Neisa López, 29, was allegedly murdered by a former police officer convicted of killing his wife and attacking his sister-in-law. The man, who was on probation for being a cancer patient, stabbed the young woman, who worked as her nurse and who has become the ninth victim of femicide in Cuba so far this year.
His death gave him know the Women’s Network of Cuba this Friday, which also confirmed the sexist murder of Arisdani Viamontes Tomás, 43 years old and mother of a 19-year-old girl. The woman, originally from Camagüey, was allegedly murdered by her partner on January 27 after telling her your intention to file for divorce.
The case of Neisa López, from Bayamo, in Granma, is however the most shocking due to the accumulation of negligence that surrounds it. Mother of two children aged eight and four years respectively, the nurse cared for her alleged murderer without knowing her criminal record, according to her stepmother, Lien Alvarado Cruz, in a post on Facebook.
According to his version, when he learned of his situation, he submitted his resignation, but his victimizer did not accept it, starting a wave of threats and harassment. Alvarado Cruz affirms that the young woman reported him to the Municipal Unit of the National Police in Bayamo, where the case did not progress “as usual.”
On the day of her murder, the subject waited for her at the exit of her new job and stabbed her as many times as “years before he gave his wife.” “He turned himself in, admitting it. He said like this: ‘I already killed her, so what?’, He pointed out.
Mother of two children of eight and four years respectively, the nurse cared for his alleged murderer without knowing his criminal record
Previous feminicide occurred last Friday in Camalote, Camagüey, a fact that generated great commotion among Cubans due to the conditions and the escalation of violence in the province. Leidy Bacallao Santana, 17, sought refuge in the police station after threats from her ex-partner, Elesvan Hidalgo, a 50-year-old man, but he chased her and ended up killing her with a machete in the police unit.
In the absence of official statistics, the collective Yo Sí te Creo, Alas Tensas and the Red Femenina keep a count of the cases of sexist violence that at the end of 2022 claimed the lives of 36 Cuban women.
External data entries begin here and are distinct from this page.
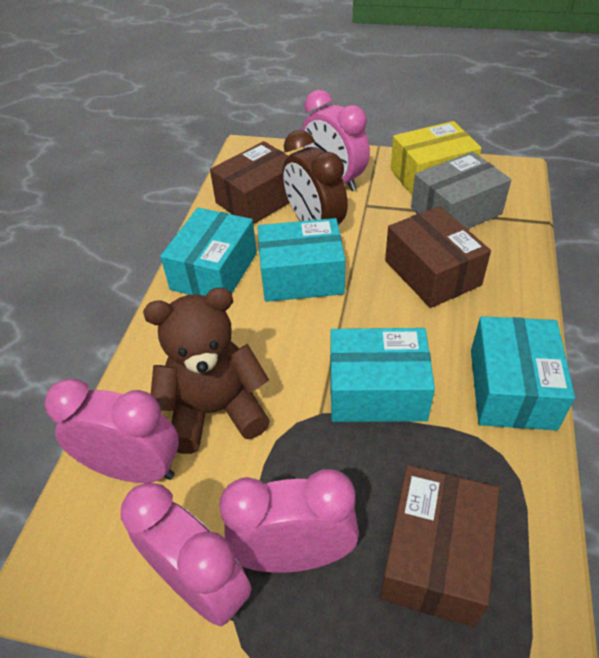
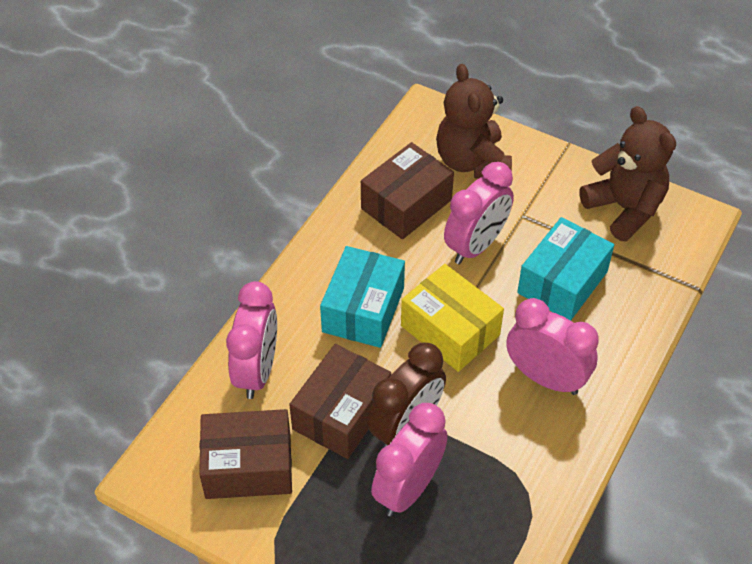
brown teddy bear: [143,287,270,454] = 1 -> [436,64,512,178] [579,106,676,241] = 2
grey box: [411,152,511,229] = 1 -> none = 0
turquoise box: [160,208,257,296] [258,218,345,302] [330,328,435,422] [471,316,575,431] = 4 -> [320,246,405,348] [517,217,614,321] = 2

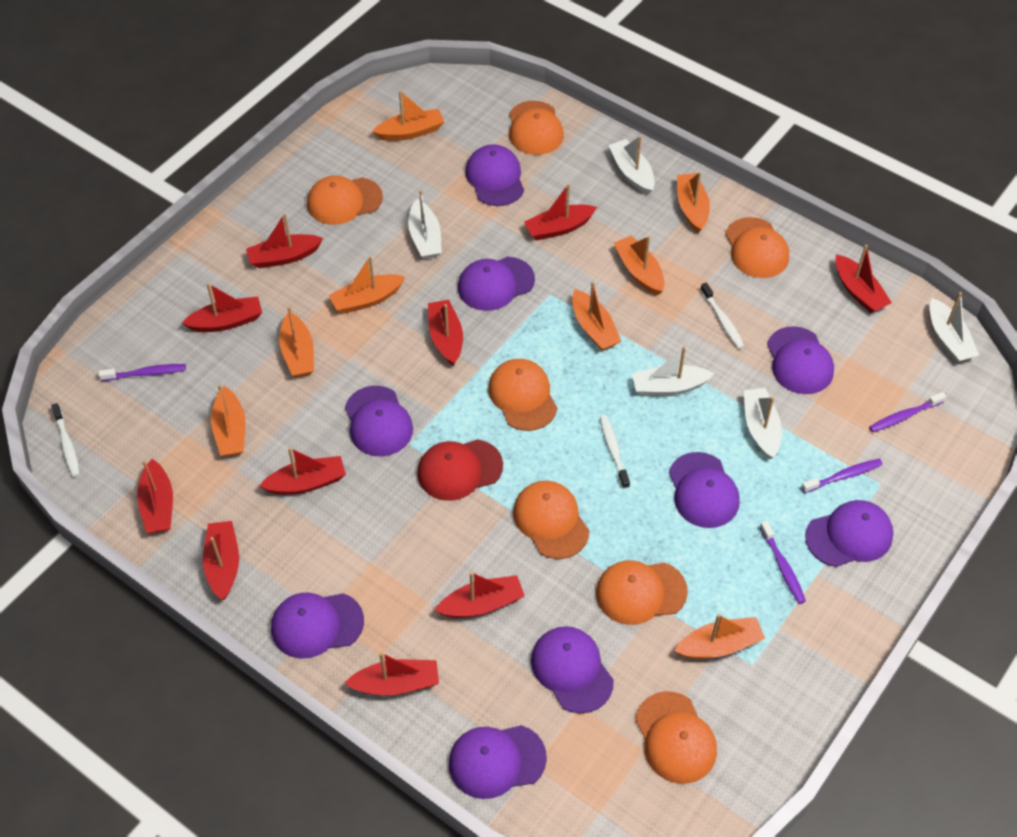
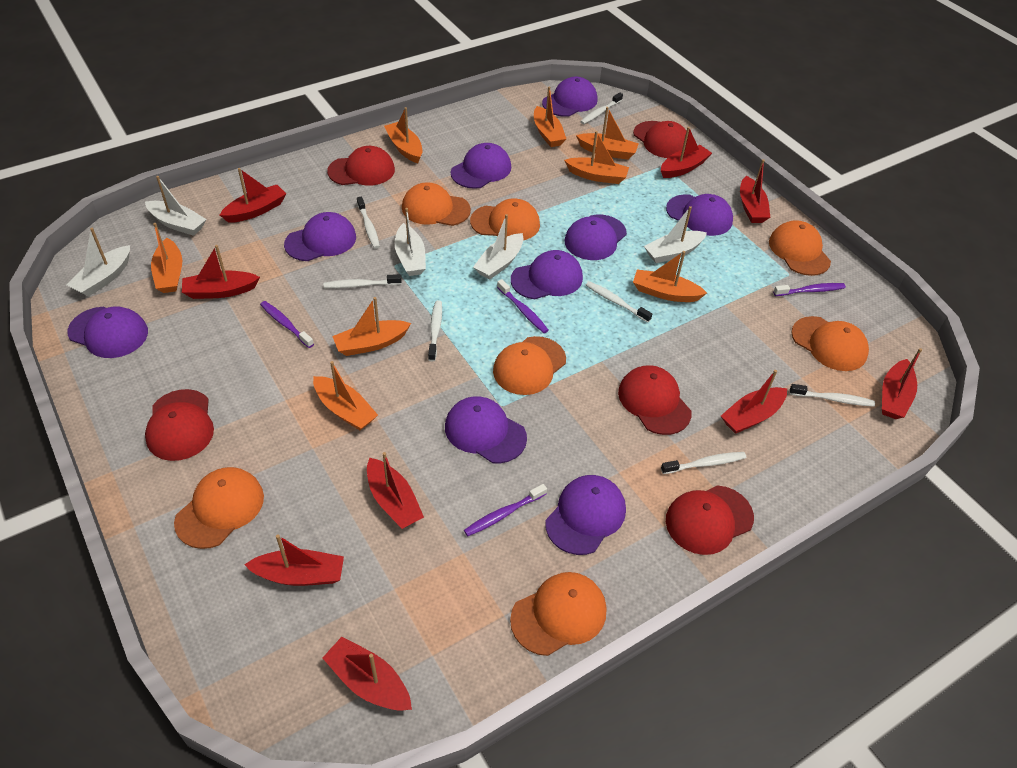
red boat: [137,459,173,533] [182,283,262,332] [203,521,239,600] [246,213,323,268] [259,447,346,495] [345,652,439,696] [428,300,463,366] [434,572,525,618] [524,184,597,240] [835,245,892,313] = 10 -> [182,245,260,299] [220,168,286,223] [244,535,344,586] [323,637,412,711] [367,452,424,529] [661,127,712,178] [721,370,787,434] [740,159,770,223] [882,348,922,419] = 9
red cap: [417,439,503,501] = 1 -> [145,389,214,461] [327,146,395,186] [618,365,692,435] [633,121,686,158] [666,485,754,555] = 5
white toothbrush: [51,403,80,477] [600,415,630,489] [700,283,745,349] = 3 -> [324,274,402,288] [357,197,380,249] [428,300,442,361] [580,92,623,124] [586,281,652,323] [661,452,746,474] [789,384,875,407] = 7

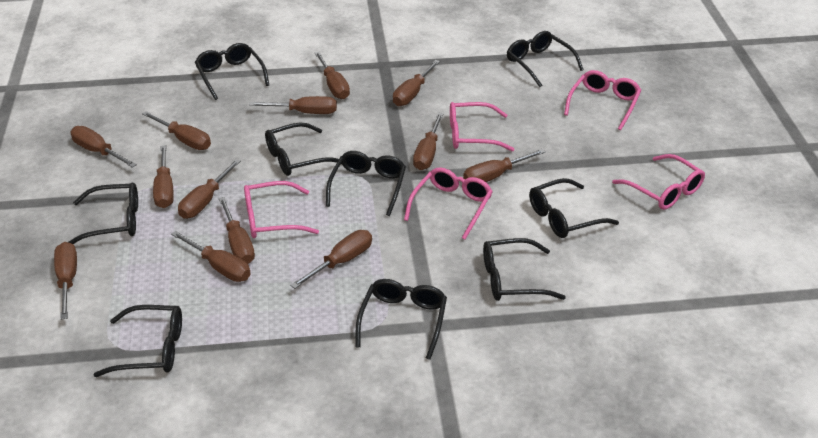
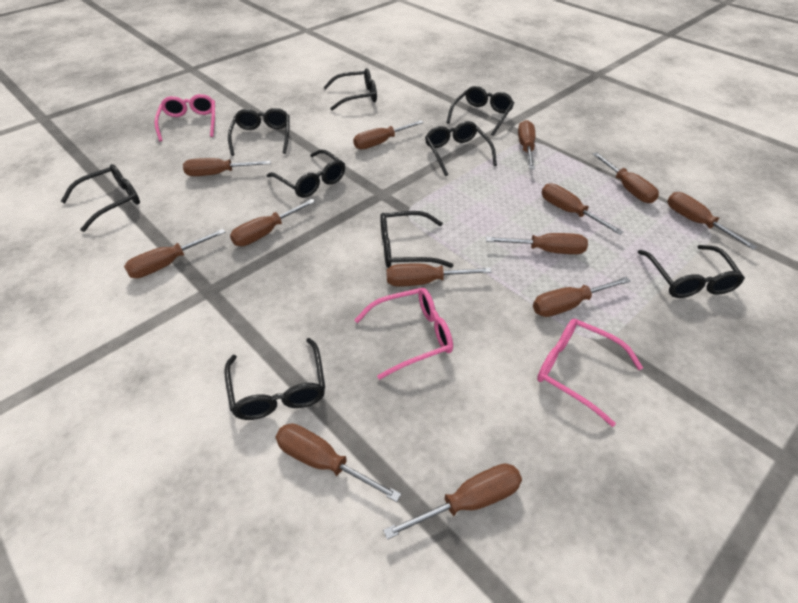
pink glasses: [244,181,319,238] [404,167,493,240] [450,102,514,152] [564,70,641,130] [612,154,705,210] = 5 -> [154,94,215,142] [354,288,453,380] [537,319,643,427] = 3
In addition, seven attempted femicides and two matricides were recorded.
In the midst of the escalation of deaths due to sexist violence, the official press came out this Friday with an article in cubadebate in which he does not offer any figures for femicides and argues that it is not known “if more women are actually dying” on the Island, because “we do not have all the data we need”, a record that should be kept by the Ministry of the Interior.
The official newspaper alleges that the closest instruments to measure gender violence correspond to a 2019 report on compliance with the UN 2030 Agenda and a 2016 survey. The first document reported that the femicide rate was 0 99 per 100,000 women aged 15 or over, while in the second it was confirmed that 39.6% of Cuban women have suffered violence at some point in their lives.
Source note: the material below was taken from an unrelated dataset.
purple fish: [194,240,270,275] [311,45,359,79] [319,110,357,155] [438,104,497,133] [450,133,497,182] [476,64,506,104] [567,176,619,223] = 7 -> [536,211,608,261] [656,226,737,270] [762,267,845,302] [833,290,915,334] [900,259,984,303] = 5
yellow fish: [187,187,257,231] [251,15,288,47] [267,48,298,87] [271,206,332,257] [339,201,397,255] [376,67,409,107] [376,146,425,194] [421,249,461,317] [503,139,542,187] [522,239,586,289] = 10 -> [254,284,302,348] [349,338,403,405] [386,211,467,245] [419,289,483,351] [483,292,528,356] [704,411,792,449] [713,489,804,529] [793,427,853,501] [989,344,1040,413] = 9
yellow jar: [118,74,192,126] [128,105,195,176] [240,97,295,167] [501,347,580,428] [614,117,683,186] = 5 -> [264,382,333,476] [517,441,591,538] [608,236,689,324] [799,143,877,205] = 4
cubadebate recognizes the need to have timely statistics to “portray the real state of the problem beyond nuances and instrumentalizations”, where traits such as the ages of the victims and their perpetrators, areas with the highest frequency of violence, contexts “that motivate the facts” and “cultural causes”.
The cases of male violence at the end of 2022 claimed the lives of 36 Cuban women. In addition, seven attempted femicides were registered.
The lack of public data is one of the main claims of the groups, as well as the inclusion of femicide as an aggravating circumstance or offense defined in the Penal Code. The Women’s Network in Cuba advocates for a new legal body that guarantees care and response to victims, since the Island is the only country in the Western Hemisphere that does not have a comprehensive law against sexist violence.
In its latest petition, the group demands a reform of the justice system that goes through the training of judges and public order agents on sexist violence to the creation of special courts or police stations with female staff. In the same way, it asks that investigation procedures be established, and that the “gender initiatives and spaces of civil society” be respected.
In addition to prevention, the group believes that a comprehensive law should include care and assistance for survivors and their families, especially for minor children or children under custody. In the last three years, he added, 102 women have died as victims of male violence.